Currently, there are no CTS tests specifically for Scudo. Instead, make sure that CTS tests pass with or without Scudo enabled for a given binary to verify that it doesn't impact the device.

Troubleshooting

If a non-recoverable issue is detected, the allocator displays an error message to the standard error descriptor and then terminates the process. Stack traces that lead to the termination are added in the system log. The output usually starts with Scudo ERROR: followed by a short summary of the problem along with any pointers.

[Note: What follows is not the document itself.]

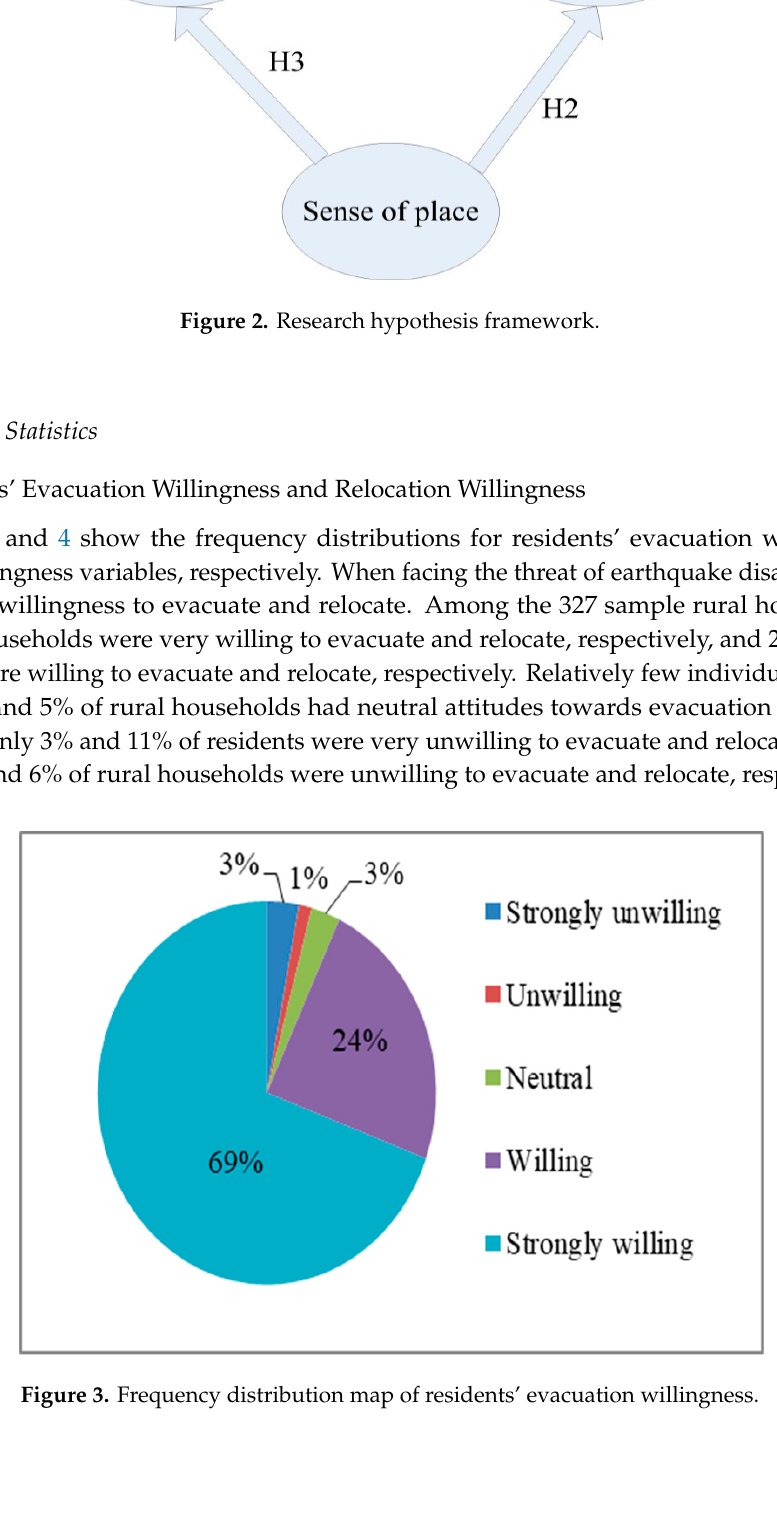
Figure 4. Frequency distribution map of residents’ relocation willingness. 3.1.2. Residents’ Disaster Risk Perceptions and Sense of Place As shown in Table 4, the average scores for all dimensions of residents’ disaster risk perception and sense of place were above 60, indicating a relatively balanced and stable state. Further, the difference in the degree of dispersion was very small, and the standard deviations fluctuated between 6 and 9. 3.1.3. Residents’ Individual and Family Socio-Economic Characteristics As shown in Table 4, 46% of the respondents were women. The average age of the respondents was 53.44 years, while the average years of education were 6.29 years. Residents’ average time in their residence was 41.71 years. In total, 82% and 57% of the respondents were Han people and farmers, respectively. Moreover, 89% of rural households believed that the experience of major earthquake disasters is very serious. With regard to residents’ family socio-economic characteristics, the average annual family cash income was 66,238.94 Yuan. In total, 48% and 24% of families contained elderly people and children, respectively, while 48% of rural households had concrete houses. Furthermore, 44%, 16%, and 40% of rural households’ information primarily came from the government, relatives and friends, and the media, respectively. 3.2. Model Results Table 5 shows the correlation coefficient matrix of the model variables. All correlation coefficients between variables were less than 0.80, indicating no serious multicollinearity between the independent variables of the models. Table 6 shows the regression results for residents’ disaster risk perception, sense of place, and evacuation willingness. Model 1 includes only the three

Here is a list of the current error messages and their potential causes:

  • corrupted chunk header: The checksum verification of the chunk header has failed. This is likely due to one of two things: the header was overwritten (partially or totally), or the pointer passed to the function is not a chunk.
  • race on chunk header: Two different threads are attempting to manipulate the same header at the same time. This is usually symptomatic of a race-condition or general lack of locking when performing operations on that chunk.
  • invalid chunk state: The chunk isn't in the expected state for a given operation, for example, it's not allocated when trying to free it, or it's not quarantined when trying to recycle it. A double free is the typical reason for this error.
  • misaligned pointer: Basic alignment requirements are strongly enforced: 8 bytes on 32-bit platforms and 16 bytes on 64-bit platforms. If a pointer passed to our functions does not fit those, the pointer passed to one of the functions is out of alignment.
  • allocation type mismatch: When this option is enabled, a deallocation function called on a chunk has to match the type of function that was called to allocate it. This type of mismatch can introduce security issues.
  • invalid sized delete: When the C++14 sized delete operator is used, and the optional check is enabled, there's a mismatch between the size that was passed when deallocating a chunk and the size that was requested when allocating it. This is typically a compiler issue or a type confusion on the object being deallocated.
  • RSS limit exhausted: The maximum RSS optionally specified has been exceeded.

If you're debugging a crash in the OS itself, you can use a HWASan OS build. If you're debugging a crash in an app, it's possible to use a HWASan app build too.